Queensland Women and Drones

  

Drone expert panel, exhibition and networking drinks 

‘Drones’, ‘Unmanned Aerial Vehicles’ (UAVs), ‘Unmanned Aircraft Systems’ (UASs); ‘Remotely Piloted Aircraft Systems’ (RPASs)... They take us to new places, changing the way we are exploring solutions for security, disaster relief, communications, conservation or agriculture.  Meet three successful women in technology who are challenging the way we see the world. Join us for a series of thought provoking presentations followed by an interactive Q&A session and  networking drinks around a drone exhibition: small and large UVA's and flight simulator.

Your Speakers:

Dr Catherine Ball - Corporate and Private National Telstra Business Woman of the Year 2015

"To innovate is to be human" 

Dr Catherine Ball is a renowned environmental scientist with business credentials to match. Inspired by a childhood love of the natural world, her breakthrough work focused on sending Remotely Piloted Aircraft Systems (RPAS) to remote areas of coastline to observe endangered turtle colonies.  Dr Ball is today at the absolute forefront of RPAS technology.  Her work at engineering consultancy URS put Australia on the world stage.  Exploring new ways RPAs can be used, her research is changing how business and government operate. Since winning Telstra’s Queensland Business Woman of the Year and National Corporate and Private Award, she has advocated for diversity in many spheres of work and life.  As a tertiary mentor for The Smith Family for two university students, her social justice and humanitarian work is all important to her.  She strongly advocates that environmental and human health are inextricably linked and is a long-time champion for accessibility to science education for all ages, genders, and socio-economic backgrounds.  Dr Ball continues to help businesses make informed choices about the preservation of native species. She is an innovator, scientist, business woman, champion of change, and above all, a communicator.

Dr Barbara George-Jaeggli

"When drones became plant breeders – the use of UAVs in the search for interesting plant traits"
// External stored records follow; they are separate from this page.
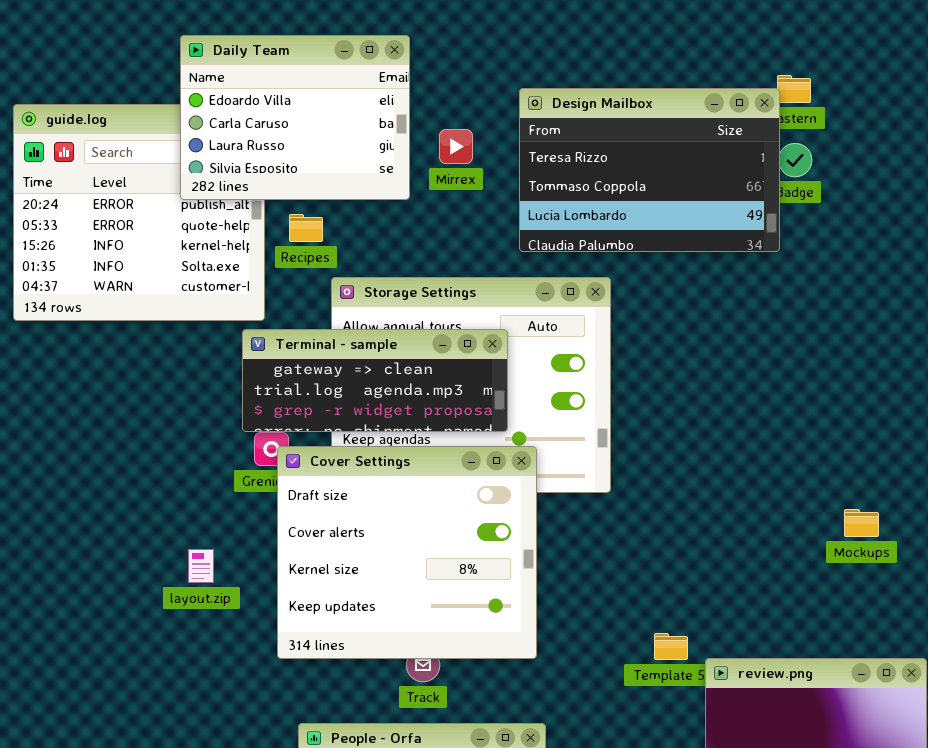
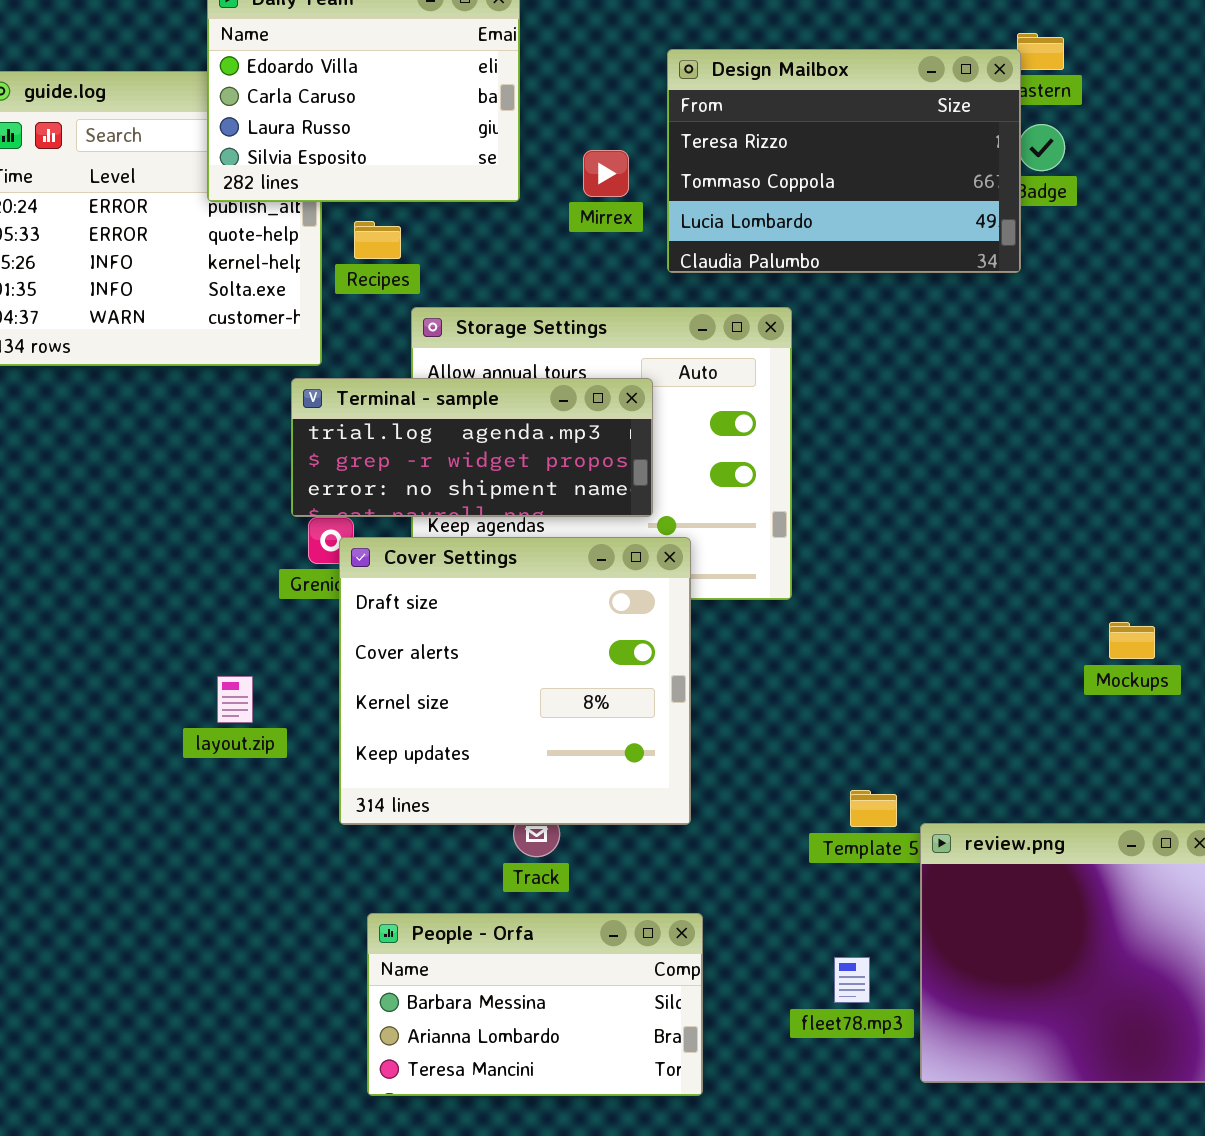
Mirrex: [439,129,473,164] -> [583,150,629,197], moved
Terminal - sample: [242,329,508,432] -> [291,378,653,517], scrolled down 1 row

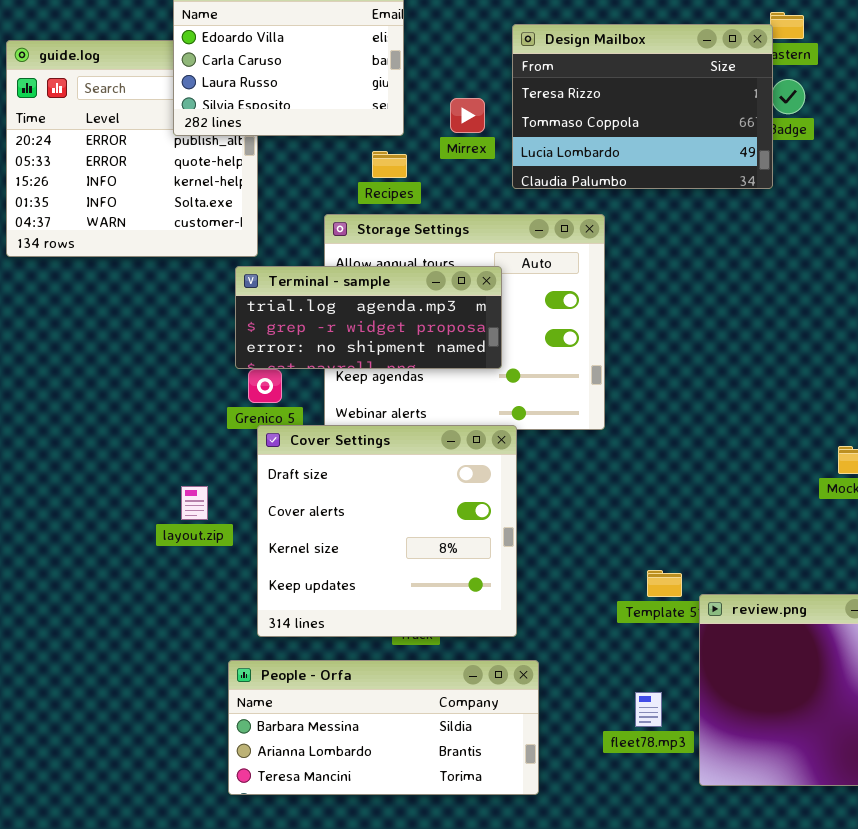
Recipes: [354,221,401,259] -> [372,151,407,178], moved
Cover Settings: [339,537,691,825] -> [257,425,517,637], moved
People - Orfa: [367,913,703,1096] -> [228,660,539,795], resized

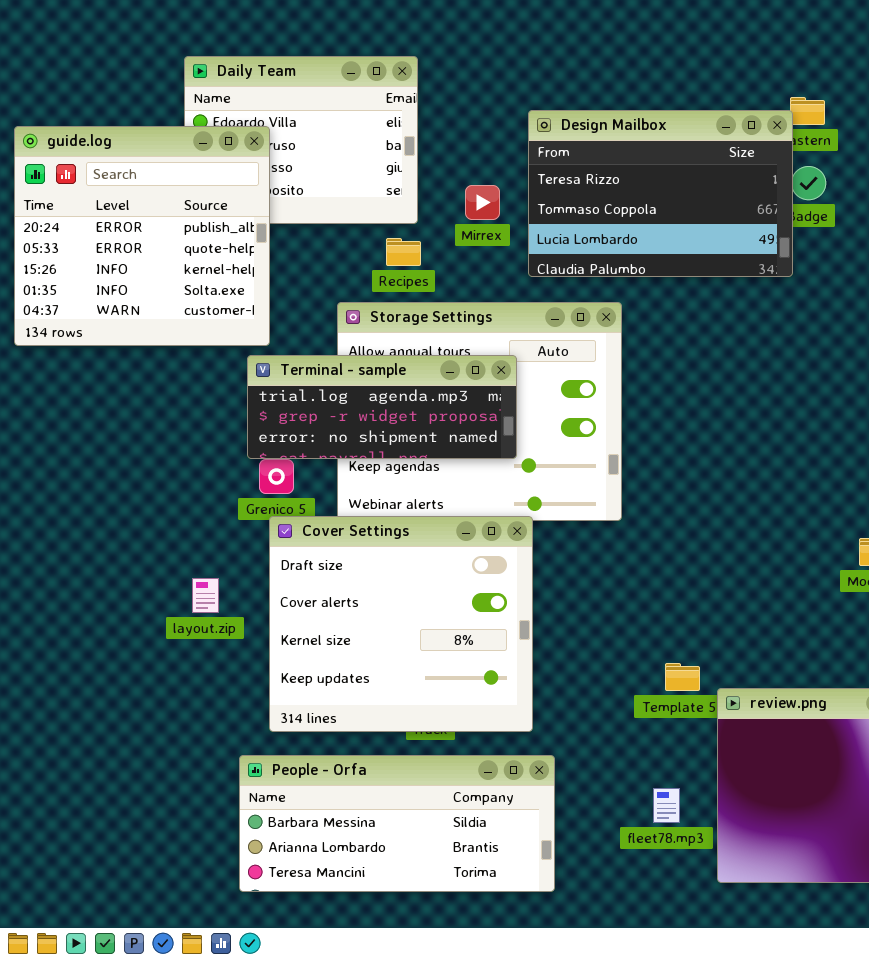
guide.log: [6,40,258,257] -> [14,126,270,346], raised

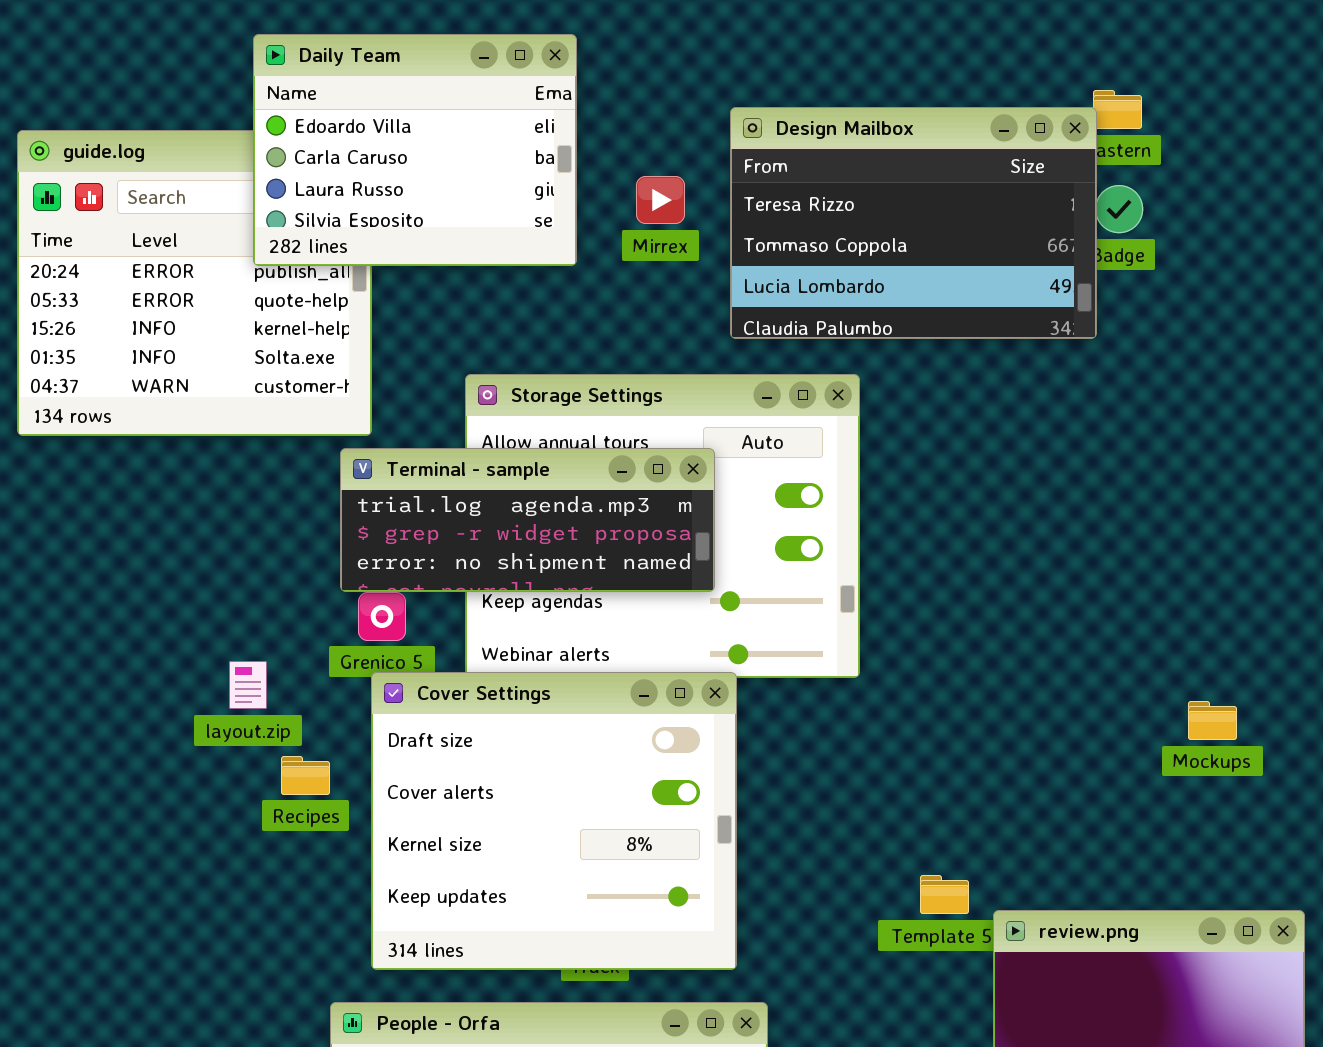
Daily Team: [184,56,418,224] -> [253,34,577,266], raised
Mirrex: [465,185,500,220] -> [636,176,685,224], moved
Recipes: [386,238,421,266] -> [281,756,330,795], moved
layout.zip: [192,578,219,613] -> [229,661,267,709], moved

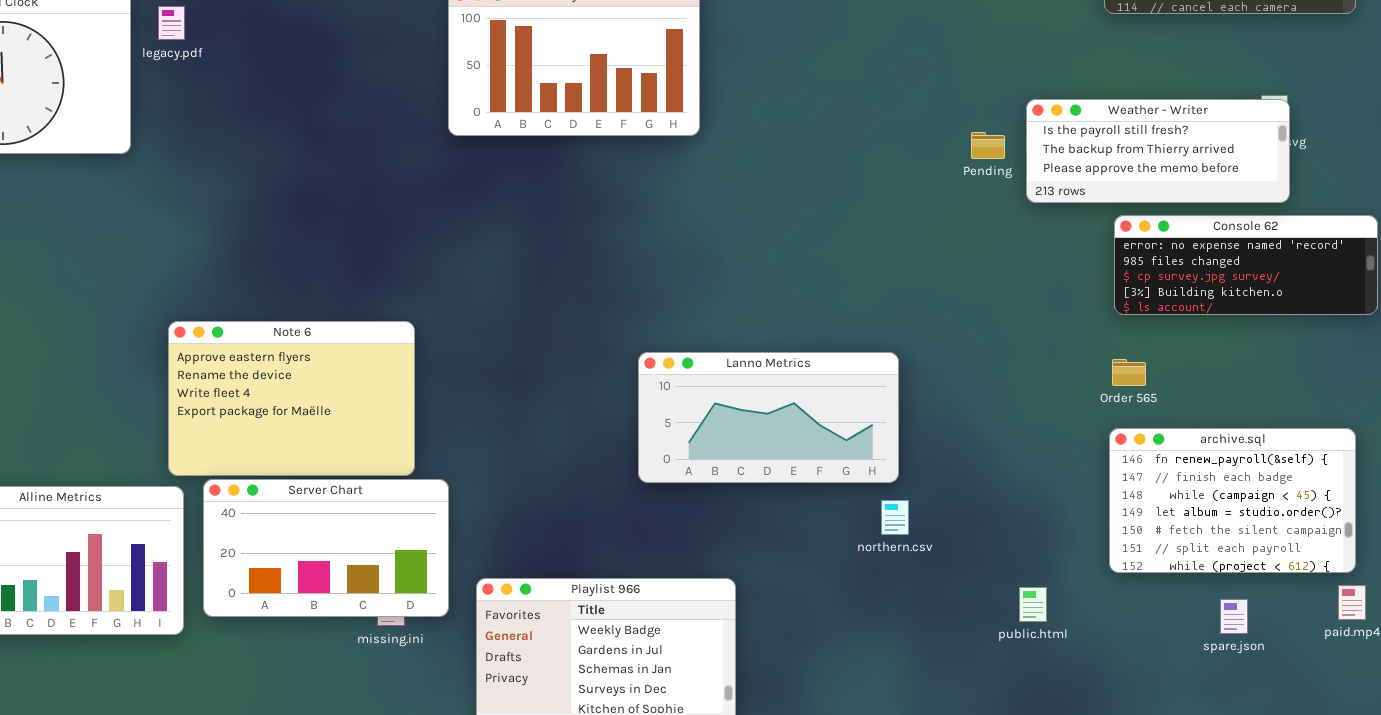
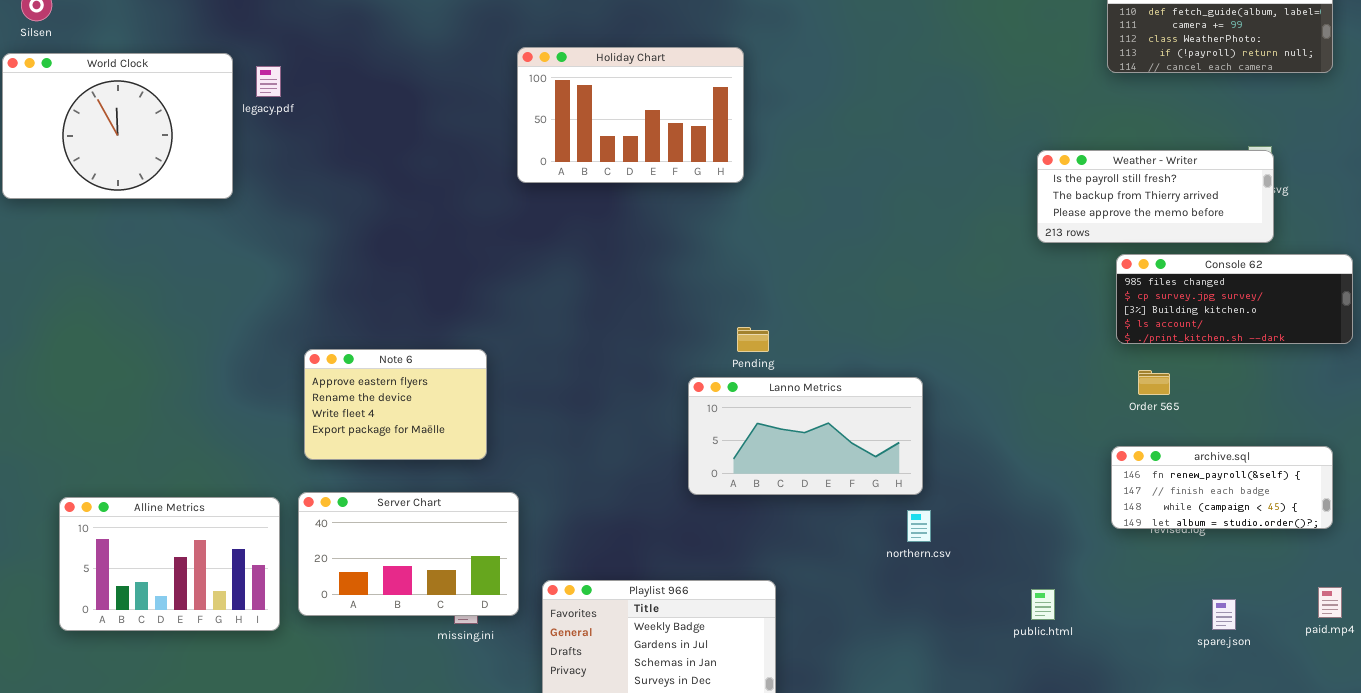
Pending: [971,132,1005,159] -> [737,327,769,352], moved
Console 62: [1114,215,1378,315] -> [1116,254,1353,344], scrolled down 1 row
Note 6: [168,321,415,476] -> [304,349,487,460], resized
Order 565: [1112,359,1146,386] -> [1138,370,1170,395], moved
archive.sql: [1109,428,1356,573] -> [1111,446,1333,529], resized

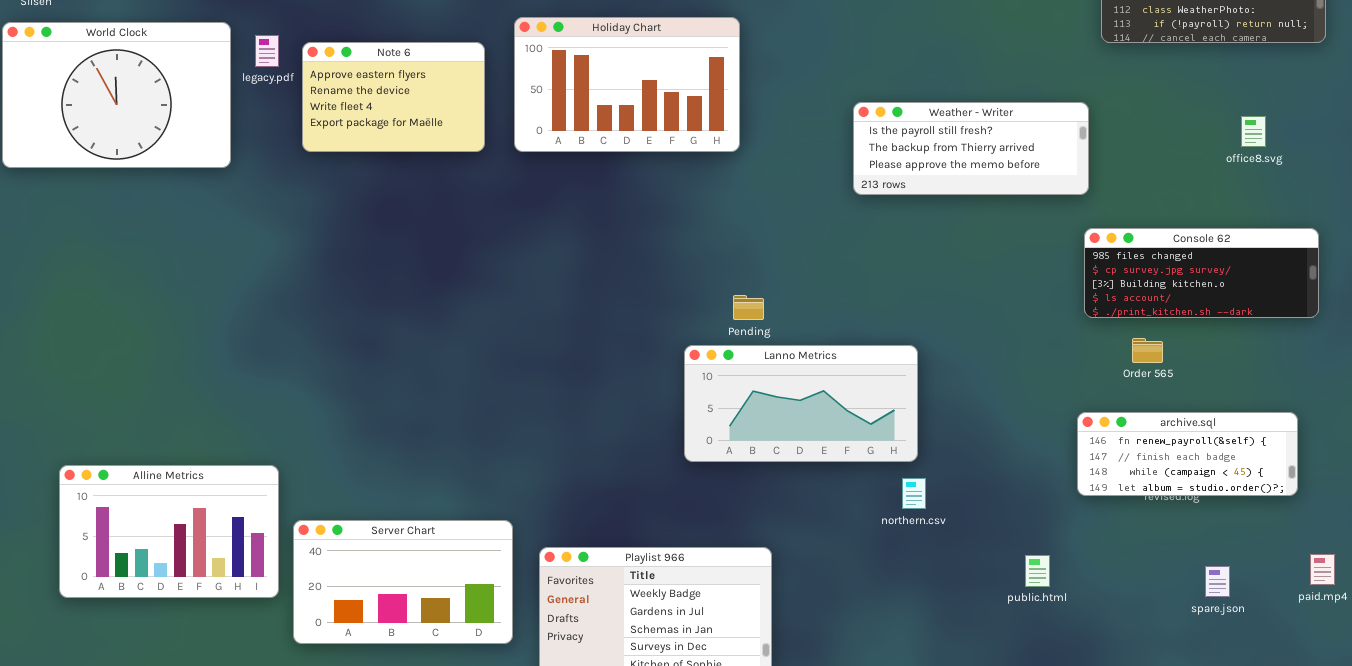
Weather - Writer: [1037,150,1274,243] -> [853,102,1089,195], moved
Console 62: [1116,254,1353,344] -> [1084,228,1319,318], moved
Note 6: [304,349,487,460] -> [302,42,485,152], moved
archive.sql: [1111,446,1333,529] -> [1077,412,1298,496], moved
Server Chart: [298,492,519,616] -> [293,520,513,644], moved

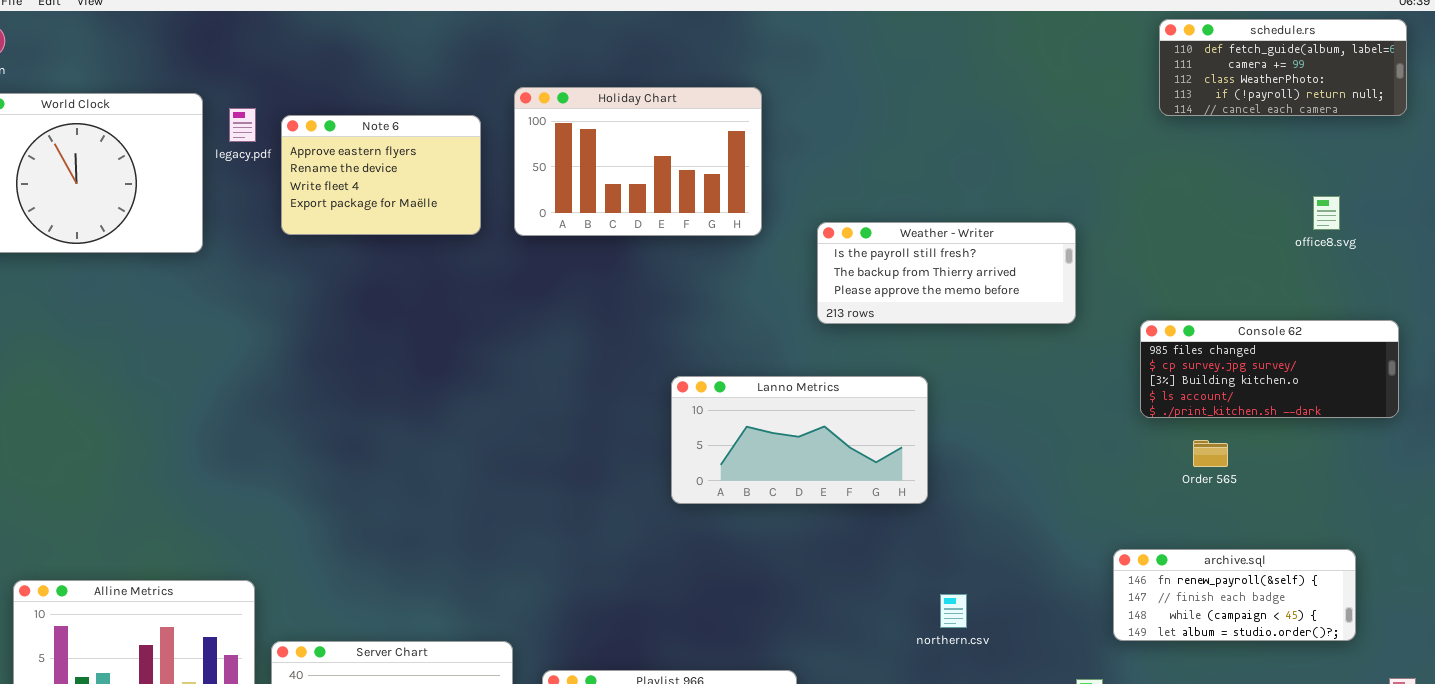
Weather - Writer: [853,102,1089,195] -> [817,222,1076,324], moved
Lanno Metrics: [684,345,918,462] -> [671,376,928,504], moved
archive.sql: [1077,412,1298,496] -> [1113,549,1356,641], moved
Barbara is working for the University of Queensland as part of the ARC-funded Centre of Excellence in Translational Photosynthesis, and working for DAF on GRDC-funded agronomy projects. The main objective of her previous and current work is to increase crop yields in variable environments, be it through pushing the yield ceiling genetically or identifying optimal agronomic practices to ensure yield potentials are achieved in growers’ paddocks. She uses molecular techniques, plant and crop physiological experimentation, proximal and remote sensing and crop modelling to study individual traits at the leaf, plant and crop level.

 

Dr Angela Daly

 

"Big Brother in the skies – drones’ privacy implications"

 

Dr Angela Daly is Vice-Chancellor’s Research Fellow at QUT Faculty of Law and Australian Privacy Foundation board member. She is a socio-legal scholar of technology and a digital rights activist. Angela has previously worked for the Swinburne Institute for Social Research (Australia), Electronic Frontier Foundation (US) and OFC.